● **Aim of the exercise**
Locate the word "center" in the data below, then copy every line that holds it.

● **Record excerpts**
****

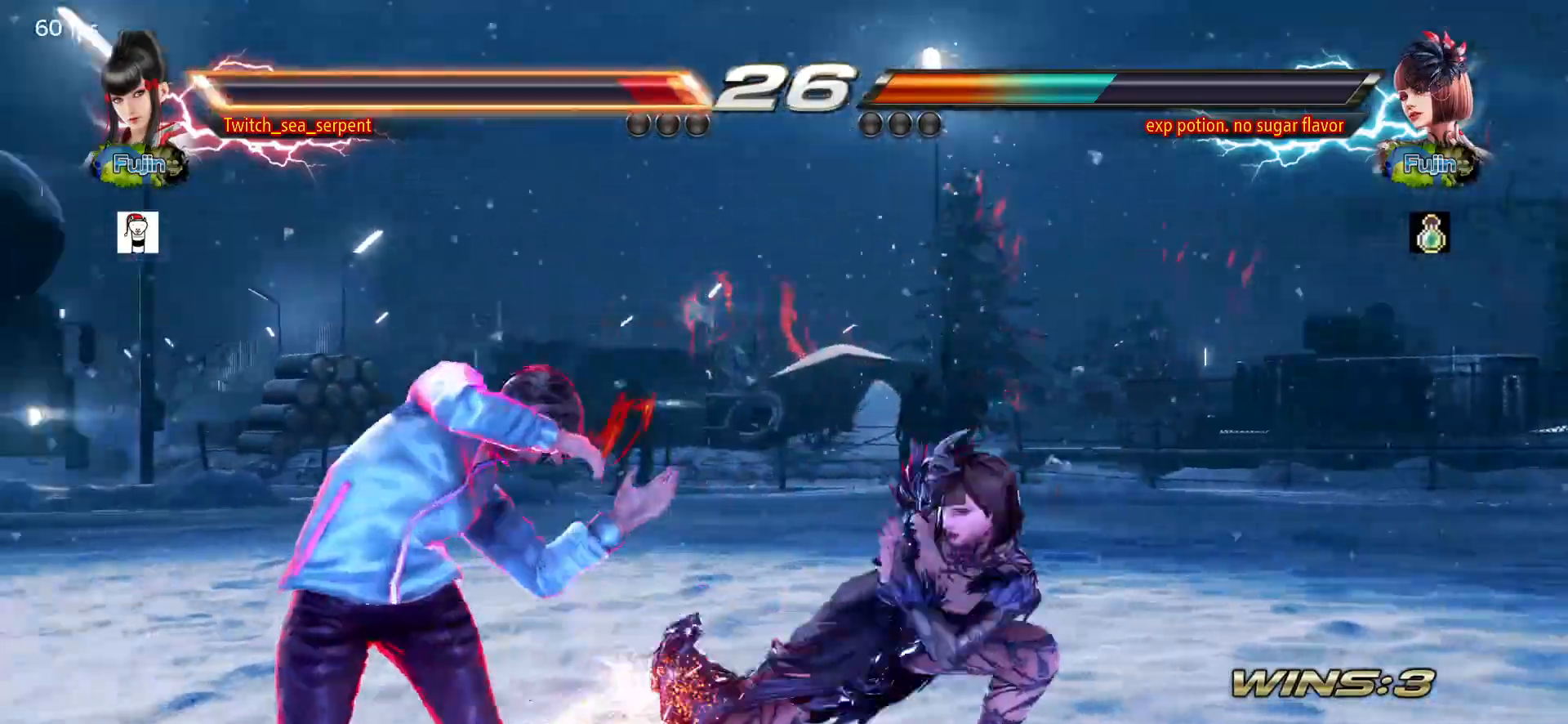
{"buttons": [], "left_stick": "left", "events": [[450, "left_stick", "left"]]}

****

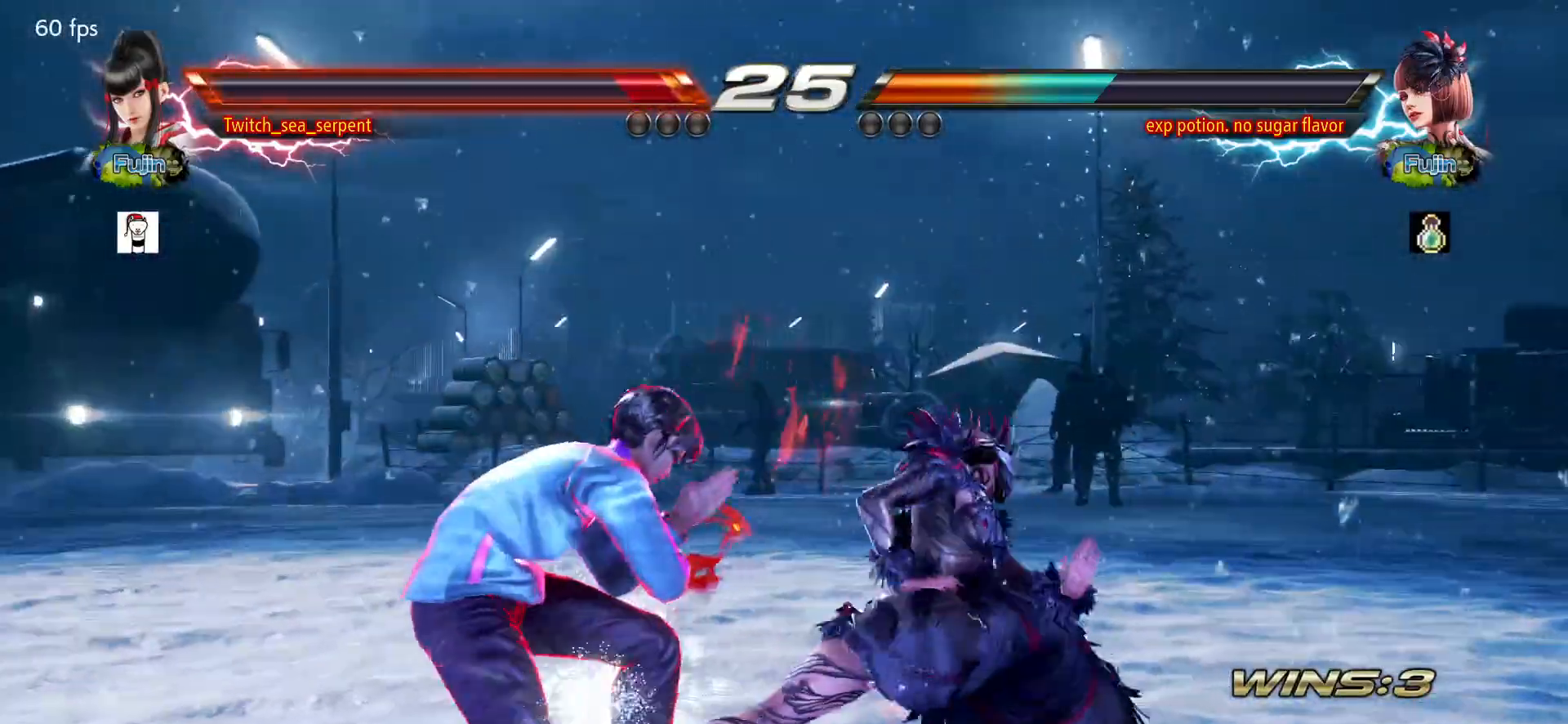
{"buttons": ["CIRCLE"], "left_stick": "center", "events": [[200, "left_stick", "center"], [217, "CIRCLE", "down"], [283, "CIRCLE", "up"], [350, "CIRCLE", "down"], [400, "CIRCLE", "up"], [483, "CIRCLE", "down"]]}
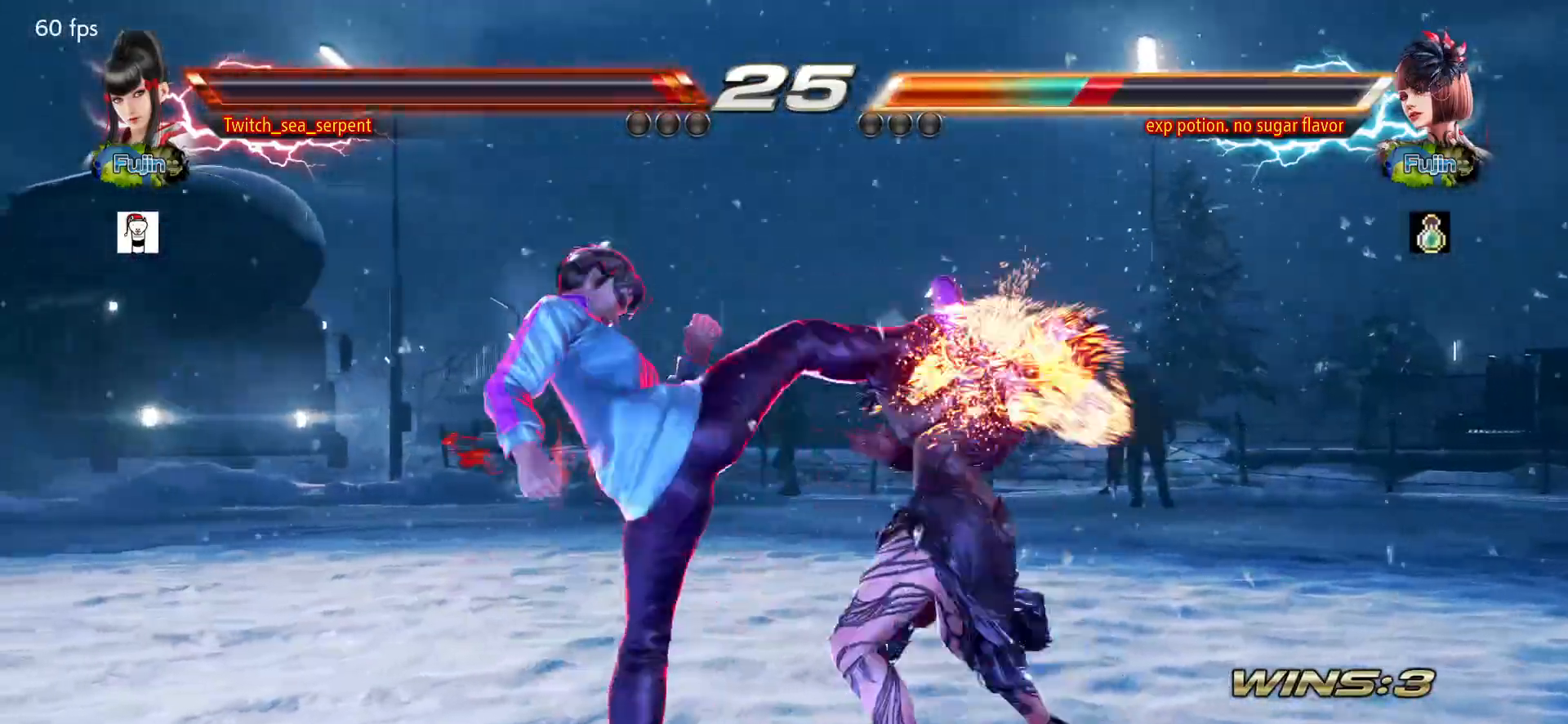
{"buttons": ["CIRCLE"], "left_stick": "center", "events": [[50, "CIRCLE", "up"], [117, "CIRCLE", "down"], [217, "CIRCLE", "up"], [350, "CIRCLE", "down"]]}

****

● **Your solution**
{"buttons": ["CIRCLE"], "left_stick": "center", "events": [[200, "left_stick", "center"], [217, "CIRCLE", "down"], [283, "CIRCLE", "up"], [350, "CIRCLE", "down"], [400, "CIRCLE", "up"], [483, "CIRCLE", "down"]]}
{"buttons": ["CIRCLE"], "left_stick": "center", "events": [[50, "CIRCLE", "up"], [117, "CIRCLE", "down"], [217, "CIRCLE", "up"], [350, "CIRCLE", "down"]]}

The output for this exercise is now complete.